DESCRIPTION OF THE TASK:
Please work out how many lines in the records below include the word "Unternehmer", and reply with that number only.

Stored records
◇ ◇ ◇ ◇
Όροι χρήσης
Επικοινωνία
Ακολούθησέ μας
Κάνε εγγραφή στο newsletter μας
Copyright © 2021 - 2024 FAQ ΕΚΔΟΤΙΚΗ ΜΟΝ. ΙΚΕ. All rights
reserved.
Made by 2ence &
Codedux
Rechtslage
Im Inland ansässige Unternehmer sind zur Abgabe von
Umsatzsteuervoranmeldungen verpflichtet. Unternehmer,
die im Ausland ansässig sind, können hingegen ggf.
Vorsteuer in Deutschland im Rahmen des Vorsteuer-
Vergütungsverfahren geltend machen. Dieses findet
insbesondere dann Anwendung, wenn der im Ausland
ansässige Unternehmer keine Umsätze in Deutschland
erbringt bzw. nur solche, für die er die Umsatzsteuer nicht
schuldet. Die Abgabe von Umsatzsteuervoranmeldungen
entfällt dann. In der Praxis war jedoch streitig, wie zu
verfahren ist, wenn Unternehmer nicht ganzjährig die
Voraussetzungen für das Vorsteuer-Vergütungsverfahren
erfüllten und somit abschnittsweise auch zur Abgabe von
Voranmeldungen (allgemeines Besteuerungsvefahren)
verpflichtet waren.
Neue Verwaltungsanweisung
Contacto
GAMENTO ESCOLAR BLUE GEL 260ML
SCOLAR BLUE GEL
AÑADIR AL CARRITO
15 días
◇ ◇ ◇ ◇
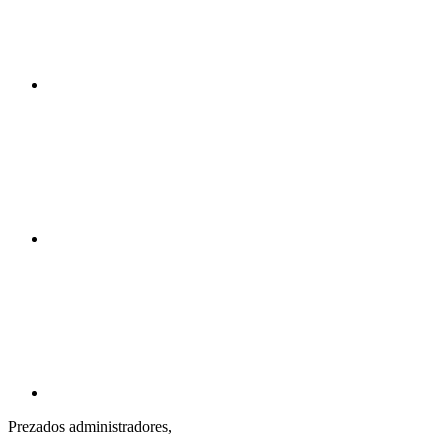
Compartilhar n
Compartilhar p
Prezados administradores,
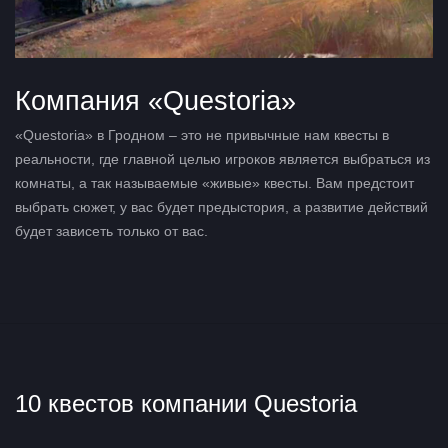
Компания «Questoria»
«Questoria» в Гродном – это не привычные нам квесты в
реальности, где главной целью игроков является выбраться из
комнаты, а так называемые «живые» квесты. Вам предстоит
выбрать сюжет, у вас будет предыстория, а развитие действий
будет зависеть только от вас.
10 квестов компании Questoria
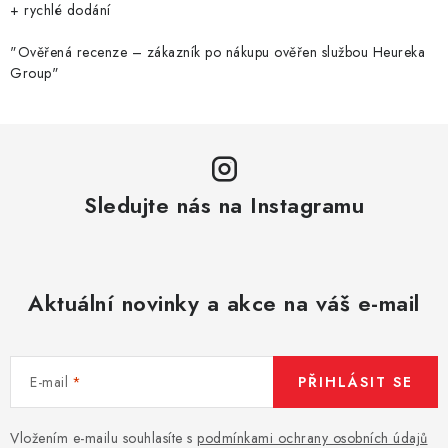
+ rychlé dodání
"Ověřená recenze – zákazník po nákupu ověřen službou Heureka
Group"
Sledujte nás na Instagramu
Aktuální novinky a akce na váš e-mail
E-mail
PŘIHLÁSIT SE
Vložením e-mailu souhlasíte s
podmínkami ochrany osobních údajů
◇ ◇ ◇ ◇
EXERCISE OUTPUT:
4